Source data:
━━━━━━━━━━━━━━━━━━━━
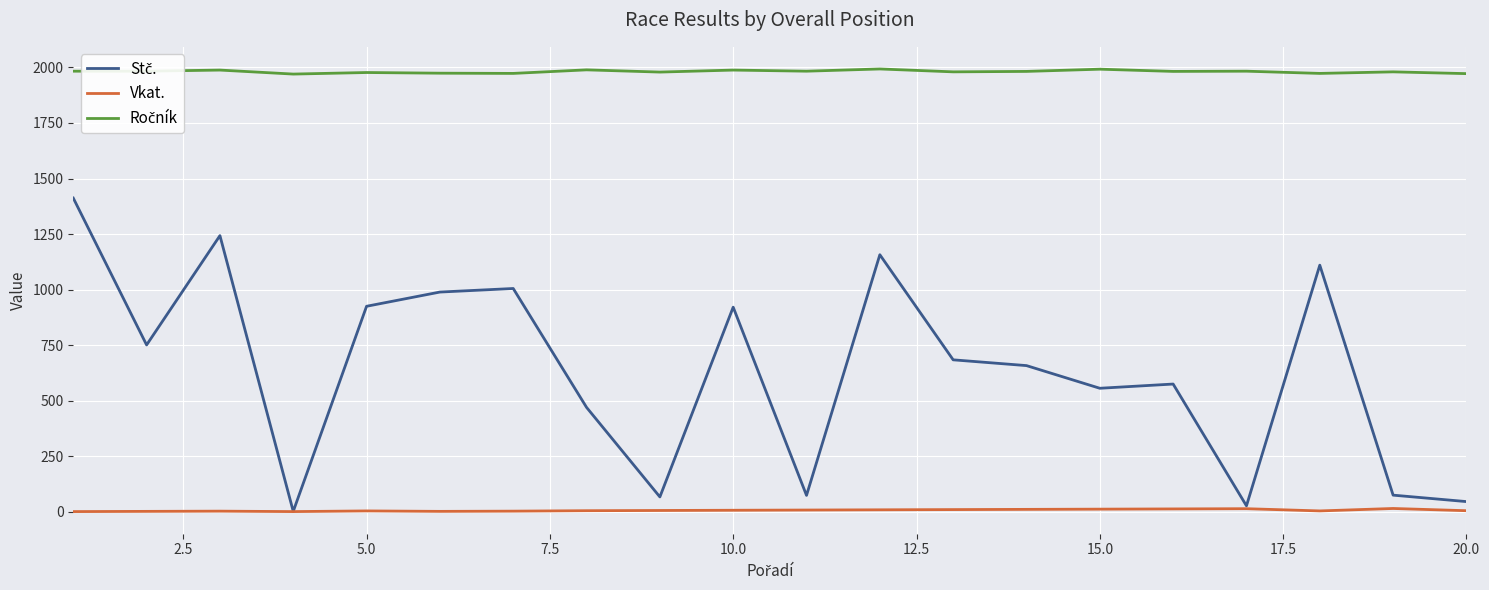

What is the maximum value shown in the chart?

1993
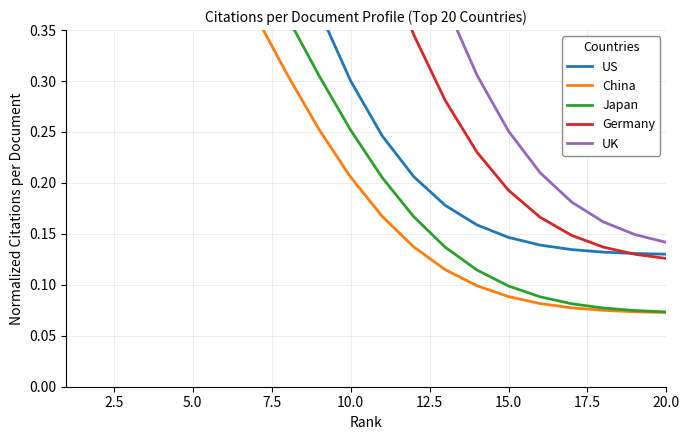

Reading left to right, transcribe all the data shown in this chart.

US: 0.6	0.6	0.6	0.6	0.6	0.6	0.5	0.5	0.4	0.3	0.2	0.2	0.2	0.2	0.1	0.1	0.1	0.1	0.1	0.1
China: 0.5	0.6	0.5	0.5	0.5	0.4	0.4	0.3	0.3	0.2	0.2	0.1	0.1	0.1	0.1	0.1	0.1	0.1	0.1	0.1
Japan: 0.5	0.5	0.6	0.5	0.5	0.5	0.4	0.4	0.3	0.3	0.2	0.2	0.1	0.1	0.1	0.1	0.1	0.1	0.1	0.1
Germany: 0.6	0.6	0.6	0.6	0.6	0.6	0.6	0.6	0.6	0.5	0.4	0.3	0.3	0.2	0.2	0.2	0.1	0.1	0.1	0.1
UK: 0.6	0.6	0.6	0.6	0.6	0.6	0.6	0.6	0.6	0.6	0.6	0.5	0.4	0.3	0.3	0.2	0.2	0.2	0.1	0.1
━━━━━━━━━━━━━━━━━━━━
Please copy all the rows above word for word, and leave the pictures out of your copy.

What is the maximum value shown in the chart?

1993

Reading left to right, transcribe all the data shown in this chart.

US: 0.6	0.6	0.6	0.6	0.6	0.6	0.5	0.5	0.4	0.3	0.2	0.2	0.2	0.2	0.1	0.1	0.1	0.1	0.1	0.1
China: 0.5	0.6	0.5	0.5	0.5	0.4	0.4	0.3	0.3	0.2	0.2	0.1	0.1	0.1	0.1	0.1	0.1	0.1	0.1	0.1
Japan: 0.5	0.5	0.6	0.5	0.5	0.5	0.4	0.4	0.3	0.3	0.2	0.2	0.1	0.1	0.1	0.1	0.1	0.1	0.1	0.1
Germany: 0.6	0.6	0.6	0.6	0.6	0.6	0.6	0.6	0.6	0.5	0.4	0.3	0.3	0.2	0.2	0.2	0.1	0.1	0.1	0.1
UK: 0.6	0.6	0.6	0.6	0.6	0.6	0.6	0.6	0.6	0.6	0.6	0.5	0.4	0.3	0.3	0.2	0.2	0.2	0.1	0.1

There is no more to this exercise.